§ **TASK TO COMPLETE**
Reproduce word for word the items from the line containing "Count the number of categories in the chart." through the line containing "At which label", both of those lines included.

§ **SUPPLIED MATERIAL**
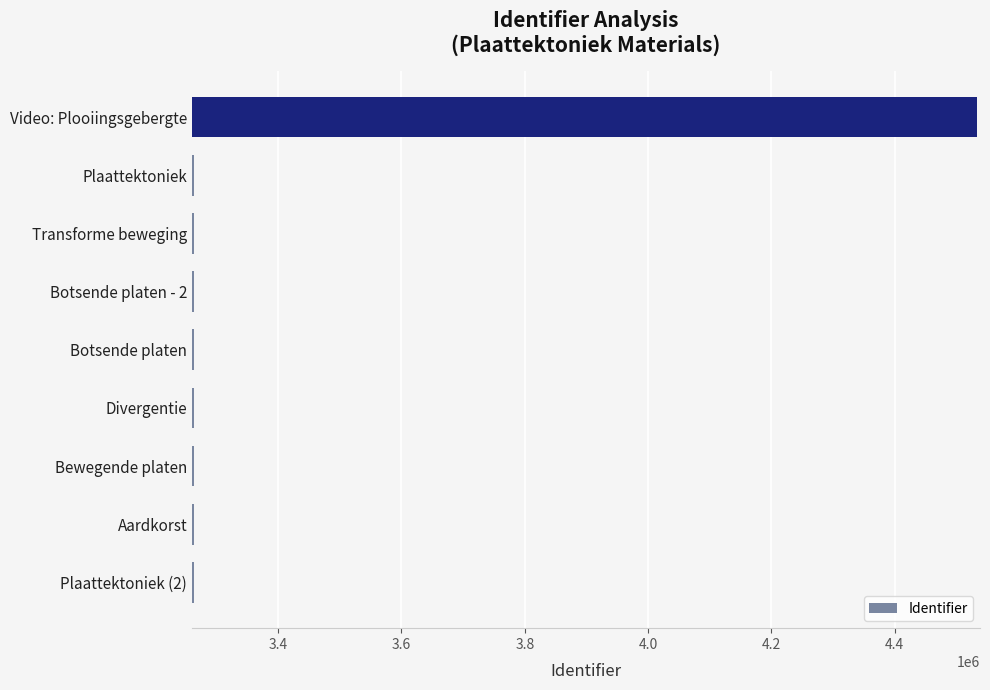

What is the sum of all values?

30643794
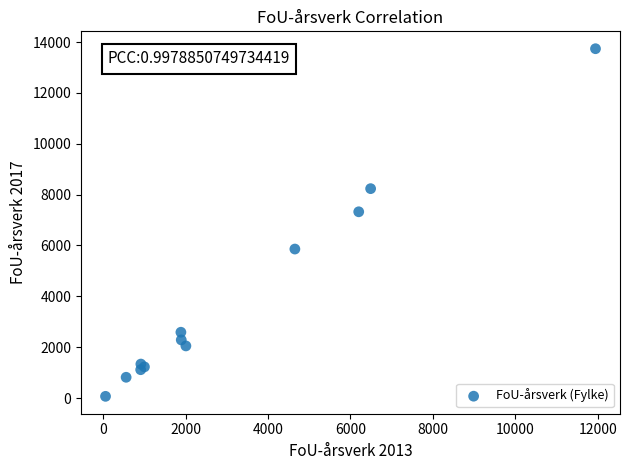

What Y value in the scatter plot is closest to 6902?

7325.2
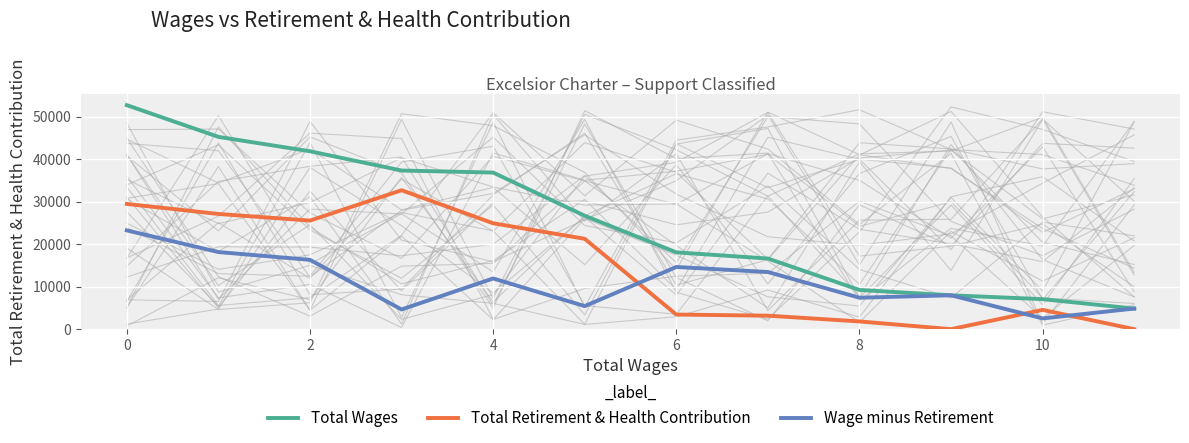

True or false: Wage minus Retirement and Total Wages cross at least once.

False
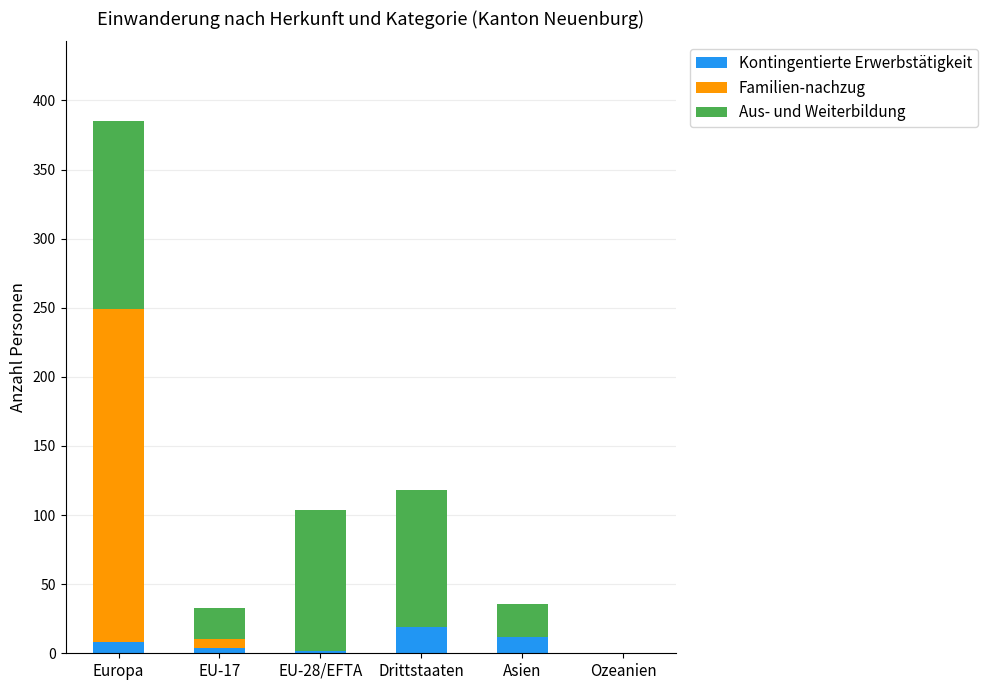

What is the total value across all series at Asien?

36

* * *

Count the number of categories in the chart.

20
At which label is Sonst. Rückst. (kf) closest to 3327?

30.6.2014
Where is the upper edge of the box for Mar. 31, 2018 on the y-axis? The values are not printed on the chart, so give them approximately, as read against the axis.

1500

§ **SOLUTION TO THIS EXERCISE**
Count the number of categories in the chart.

20
At which label is Sonst. Rückst. (kf) closest to 3327?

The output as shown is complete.